Even with the hit, the company is tightening operations. Shah said, “We continue to accelerate on managing inventory, merchandising and decluttering initiatives. In line with our long-term strategy towards bringing best-in-class efficiency standards, we have undertaken another VRS in one of our manufacturing units.”

What’s working for Bata

Moreover, despite the temporary dip, the company’s premium and fashion-led segments are showing resilience. Shah said, “Premium products showed robust growth in brands like Hush Puppies and Power. Our Victoria Ballerina campaign touched the right chords and attracted female customers, helping us gain an additional 1% in the sales mix. We also achieved the highest weekly pairage contribution from our Power Easy Slide collection.”

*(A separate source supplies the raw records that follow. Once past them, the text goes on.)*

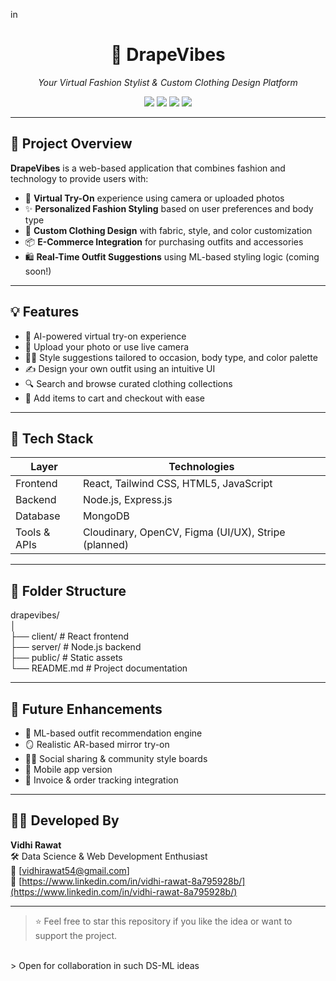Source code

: in<h1 align="center">👗 DrapeVibes</h1>
<p align="center">
  <em>Your Virtual Fashion Stylist & Custom Clothing Design Platform</em>
</p>

<p align="center">
  <img src="https://img.shields.io/badge/Frontend-React-blue?style=for-the-badge" />
  <img src="https://img.shields.io/badge/Backend-Node.js-green?style=for-the-badge" />
  <img src="https://img.shields.io/badge/Database-MongoDB-brightgreen?style=for-the-badge" />
  <img src="https://img.shields.io/badge/Fashion-Tech-purple?style=for-the-badge" />
</p>

---

## 🧵 Project Overview

**DrapeVibes** is a web-based application that combines fashion and technology to provide users with:

- 👚 **Virtual Try-On** experience using camera or uploaded photos  
- ✨ **Personalized Fashion Styling** based on user preferences and body type  
- 🧵 **Custom Clothing Design** with fabric, style, and color customization  
- 📦 **E-Commerce Integration** for purchasing outfits and accessories  
- 🛍️ **Real-Time Outfit Suggestions** using ML-based styling logic (coming soon!)

---

## 💡 Features

- 🎯 AI-powered virtual try-on experience  
- 📸 Upload your photo or use live camera  
- 🧍‍♀️ Style suggestions tailored to occasion, body type, and color palette  
- ✍️ Design your own outfit using an intuitive UI  
- 🔍 Search and browse curated clothing collections  
- 🛒 Add items to cart and checkout with ease

---

## 🚀 Tech Stack

| Layer       | Technologies                        |
|------------|-------------------------------------|
| Frontend   | React, Tailwind CSS, HTML5, JavaScript |
| Backend    | Node.js, Express.js                  |
| Database   | MongoDB                              |
| Tools & APIs | Cloudinary, OpenCV, Figma (UI/UX), Stripe (planned) |

---

## 📁 Folder Structure

drapevibes/
<br>
│
<br>
├── client/ # React frontend
<br>
├── server/ # Node.js backend
<br>
├── public/ # Static assets
<br>
└── README.md # Project documentation
<br>

---

## 🌟 Future Enhancements

- 🧠 ML-based outfit recommendation engine  
- 🪞 Realistic AR-based mirror try-on  
- 👯‍♀️ Social sharing & community style boards  
- 📱 Mobile app version  
- 🧾 Invoice & order tracking integration

---

## 👩‍💻 Developed By

**Vidhi Rawat**  
🛠️ Data Science & Web Development Enthusiast  
📧 [vidhirawat54@gmail.com]  
🔗 [https://www.linkedin.com/in/vidhi-rawat-8a795928b/](https://www.linkedin.com/in/vidhi-rawat-8a795928b/)

---

> ⭐ Feel free to star this repository if you like the idea or want to support the project.
<br>
> Open for collaboration in such DS-ML ideas 


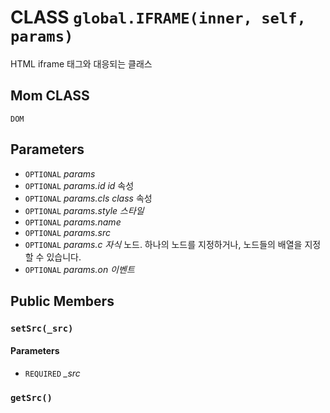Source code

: # CLASS `global.IFRAME(inner, self, params)`
HTML iframe 태그와 대응되는 클래스

## Mom CLASS
`DOM`

## Parameters
* `OPTIONAL` *params*
* `OPTIONAL` *params.id		id* 속성
* `OPTIONAL` *params.cls		class* 속성
* `OPTIONAL` *params.style	스타일*
* `OPTIONAL` *params.name*
* `OPTIONAL` *params.src*
* `OPTIONAL` *params.c		자식* 노드. 하나의 노드를 지정하거나, 노드들의 배열을 지정할 수 있습니다.
* `OPTIONAL` *params.on		이벤트*

## Public Members

### `setSrc(_src)`
#### Parameters
* `REQUIRED` *_src*

### `getSrc()`
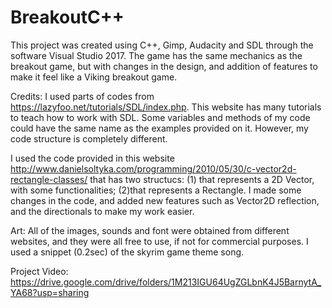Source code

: # BreakoutC++
This project was created using C++, Gimp, Audacity and SDL through the software Visual Studio 2017. The game has the same mechanics as the breakout game, but with changes in the design, and addition of features to make it feel like a Viking breakout game.
 
 
Credits:
I used parts of codes from https://lazyfoo.net/tutorials/SDL/index.php. This website has many tutorials to teach how to work with SDL. Some variables and methods of my code could have the same name as the examples provided on it. However, my code structure is completely different.

I used the code provided in this website http://www.danielsoltyka.com/programming/2010/05/30/c-vector2d-rectangle-classes/ that has two structucs: (1) that represents a 2D Vector, with some functionalities; (2)that represents a Rectangle. I made some changes in the code, and added new features such as Vector2D reflection, and the directionals to make my work easier. 

Art: All of the images, sounds and font were obtained from different websites, and they were all free to use, if not for commercial purposes. I used a snippet (0.2sec) of the skyrim game theme song.

Project Video: https://drive.google.com/drive/folders/1M213IGU64UgZGLbnK4J5BarnytA_YA68?usp=sharing
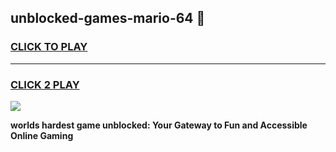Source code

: 
## unblocked-games-mario-64 👋
<h3>
<a href="https://premium.freeplayer.one?title=unblocked-games-mario-64&ref=14F">CLICK TO PLAY</a></h3>
<hr>

<h3>
<a href="https://premium.freeplayer.one?title=unblocked-games-mario-64&ref=14F">CLICK 2 PLAY</a>
  
</h3>

<a href="https://premium.freeplayer.one?title=unblocked-games-mario-64&ref=12F/"><img src="https://clearcache.store/games.png"></a>


**worlds hardest game unblocked: Your Gateway to Fun and Accessible Online Gaming**
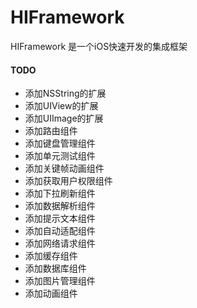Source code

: # HIFramework
HIFramework 是一个iOS快速开发的集成框架

#### TODO
* 添加NSString的扩展
* 添加UIView的扩展
* 添加UIImage的扩展
* 添加路由组件
* 添加键盘管理组件
* 添加单元测试组件
* 添加关键帧动画组件
* 添加获取用户权限组件
* 添加下拉刷新组件
* 添加数据解析组件
* 添加提示文本组件
* 添加自动适配组件
* 添加网络请求组件
* 添加缓存组件
* 添加数据库组件
* 添加图片管理组件
* 添加动画组件

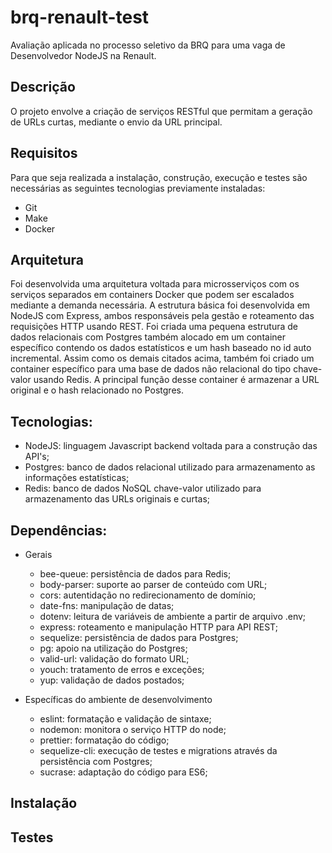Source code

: # brq-renault-test
Avaliação aplicada no processo seletivo da BRQ para uma vaga de Desenvolvedor NodeJS na Renault.

## Descrição
O projeto envolve a criação de serviços RESTful que permitam a geração de URLs curtas, mediante o envio da URL principal.

## Requisitos
Para que seja realizada a instalação, construção, execução e testes são necessárias as seguintes tecnologias previamente instaladas:
- Git
- Make
- Docker

## Arquitetura
Foi desenvolvida uma arquitetura voltada para microsserviços com os serviços separados em containers Docker que podem ser escalados mediante a demanda necessária. A estrutura básica foi desenvolvida em NodeJS com Express, ambos responsáveis pela gestão e roteamento das requisições HTTP usando REST.
Foi criada uma pequena estrutura de dados relacionais com Postgres também alocado em um container específico contendo os dados estatísticos e um hash baseado no id auto incremental.
Assim como os demais citados acima, também foi criado um container específico para uma base de dados não relacional do tipo chave-valor usando Redis. A principal função desse container é armazenar a URL original e o hash relacionado no Postgres.

## Tecnologias:
- NodeJS: linguagem Javascript backend voltada para a construção das API's;
- Postgres: banco de dados relacional utilizado para armazenamento as informações estatísticas;
- Redis: banco de dados NoSQL chave-valor utilizado para armazenamento das URLs originais e curtas;

## Dependências:
- Gerais
    - bee-queue: persistência de dados para Redis;
    - body-parser: suporte ao parser de conteúdo com URL;
    - cors: autentidação no redirecionamento de domínio;
    - date-fns: manipulação de datas;
    - dotenv: leitura de variáveis de ambiente a partir de arquivo .env;
    - express: roteamento e manipulação HTTP para API REST;
    - sequelize: persistência de dados para Postgres;
    - pg: apoio na utilização do Postgres;
    - valid-url: validação do formato URL;
    - youch: tratamento de erros e exceções;
    - yup: validação de dados postados;

- Específicas do ambiente de desenvolvimento
    - eslint: formatação e validação de sintaxe;
    - nodemon: monitora o serviço HTTP do node;
    - prettier: formatação do código;
    - sequelize-cli: execução de testes e migrations através da persistência com Postgres;
    - sucrase: adaptação do código para ES6;


## Instalação


## Testes

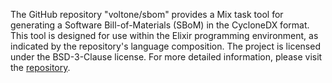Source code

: The GitHub repository "voltone/sbom" provides a Mix task tool for generating a Software Bill-of-Materials (SBoM) in the CycloneDX format. This tool is designed for use within the Elixir programming environment, as indicated by the repository's language composition. The project is licensed under the BSD-3-Clause license. For more detailed information, please visit the [repository](https://github.com/voltone/sbom).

Bata’s Zero Base Merchandising Project, now scaled to 200 stores, has improved inventory efficiency and revenue per square foot. The company also added 30 new franchise stores during the quarter, strengthening its reach in smaller towns and semi-urban markets — a key focus area for future expansion.

What to expect going forward

The management remains “cautiously optimistic” about the rest of the financial year. Shah said, “We remain cautiously optimistic about recovery towards the balance of this year, backed by our strong market positioning and wide network while maintaining strong focus on cost efficiencies.”

With festive and wedding demand kicking in, and consumers responding well to fashion-forward comfort categories like ballerinas, slides, and athleisure wear, Bata expects volumes to stabilise in the coming quarters.

In short, a mix of GST transition pains, inventory adjustments, and one-off costs hurt Bata’s September quarter. But with consumer sentiment improving and the company betting big on premium and comfort footwear, the next few quarters could tell whether this slowdown was just a temporary stumble or a signal of changing dynamics in India’s footwear market.